Patrick - Dernier petit point, je te fais passer un texte d’un poète girondin que tu connais peut-être, qui est aussi lormontais, et que j’ai rencontré dans le cadre de mon travail. Il s’appelle Franck Lafossas, aussi connu sous le nom de plume Dune-Pontac, du temps où il était magistrat. La mise en page de ce texte, sur Lormont justement, m’a rappelé tes essais de tranprosition... même si lui reste très attaché à la rime!


Pierre - je ne connais pas Franck Lafossas, Dune-Pontac, mais une amie par intermittences, toulousaine, m’a fait connaître un poète toulousain que je conseille, zut son nom m’échappe … Serge Pey !


Patrick - Voici pour les diverses pensées poétiques du soir, cher Pierre!

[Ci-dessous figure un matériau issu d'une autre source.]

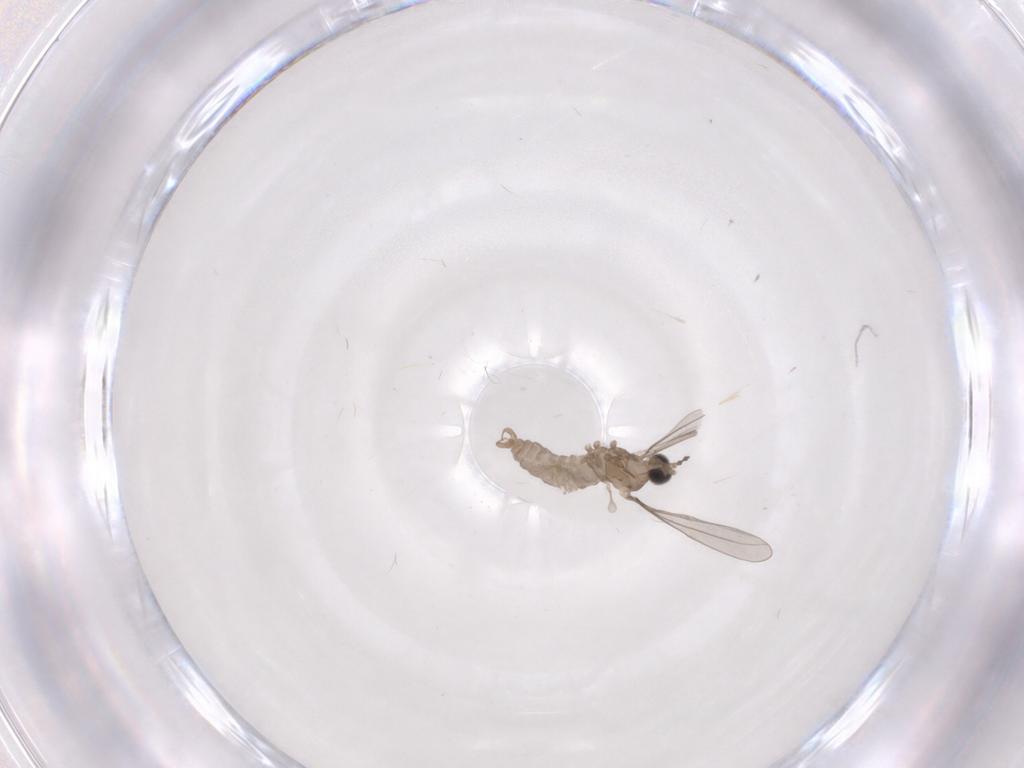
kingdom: Animalia
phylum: Arthropoda
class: Insecta
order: Diptera
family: Cecidomyiidae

Au plaisir de te lire, et de poursuivre ces riches échanges,




Pierre - je me suis permis d’associer Matthieu à notre échange…


amitiés à vous deux



*** MANIFESTE POUR LA PAGE #1    L’arrangement classique en vers libres doit être remis en question      Le poème comme des phrases ou des morceaux de phrases séparés par des espaces plutôt que des sauts de ligne     quelque chose entre l’arrangement de prose      et l’arrangement de vers      Je pense avoir découvert un nouvel arrangement pour la poésie      qui ne soit ni prose ni vers     Une prose avec des espaces dans la prose correspondant aux souffle au rythme et à l’intonation que veut donner par écrit      signifier la parole.